There isn't for other members, it's just "allMembers".

>> testing to see if the address of a field can be taken, enables discovery of a 
>> bitfield.
> 
> Not really, a field could be an `enum` field, and you cannot take the address of 
> that either. And if we ever add another feature that has fields whose address 
> can be taken, existing introspection code may break. It is better to be explicit.

An enum is distinguished by it not being possible to use .offsetof with it.

>> The values of .max or .min enable determining the number of bits in a bitfield.
> I do not like this a lot, it does not seem like the canonical way to determine 
> it. `.bitlength`?

I agree it's a bit(!) jarring at first blush, but it's easy and perfectly 
reliable. 7 and 15 are always going to be a 4 bit field. We do a lot of 
introspection via indirect things like this.

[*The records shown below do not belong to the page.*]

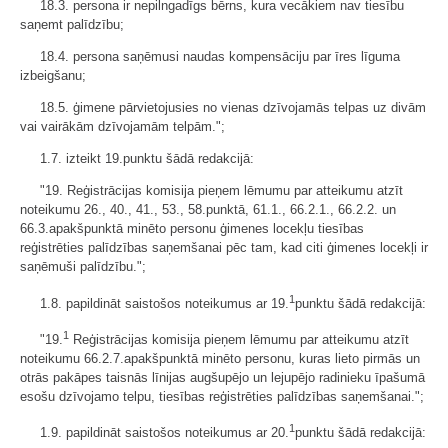
18.3. persona ir nepilngadīgs bērns, kura vecākiem nav tiesību
saņemt palīdzību;
18.4. persona saņēmusi naudas kompensāciju par īres līguma
izbeigšanu;
18.5. ģimene pārvietojusies no vienas dzīvojamās telpas uz divām
vai vairākām dzīvojamām telpām.";
1.7. izteikt 19.punktu šādā redakcijā:
"19. Reģistrācijas komisija pieņem lēmumu par atteikumu atzīt
noteikumu 26., 40., 41., 53., 58.punktā, 61.1., 66.2.1., 66.2.2. un
66.3.apakšpunktā minēto personu ģimenes locekļu tiesības
reģistrēties palīdzības saņemšanai pēc tam, kad citi ģimenes locekļi ir
saņēmuši palīdzību.";
1
1.8. papildināt saistošos noteikumus ar 19.
punktu šādā redakcijā:
1
"19.
Reģistrācijas komisija pieņem lēmumu par atteikumu atzīt
noteikumu 66.2.7.apakšpunktā minēto personu, kuras lieto pirmās un
otrās pakāpes taisnās līnijas augšupējo un lejupējo radinieku īpašumā
esošu dzīvojamo telpu, tiesības reģistrēties palīdzības saņemšanai.";
1
1.9. papildināt saistošos noteikumus ar 20.
punktu šādā redakcijā:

>> The bit offset can be introspected by summing the number of bits in each 
>> preceding bitfield that has the same value of .offsetof.
> 
> I think it would be much better to just add a `__trait` for this or add 
> something like `.bitoffsetof`. This is a) much more user friendly and b) is a 
> bit more likely to work reliably in practice. D currently does not give any 
> guarantees on the order you will see members when using `__traits(allMembers, 
> ...)`.

I overlooked that bitfields can have holes in them, so probably something like 
.bitoffsetof is probably necessary.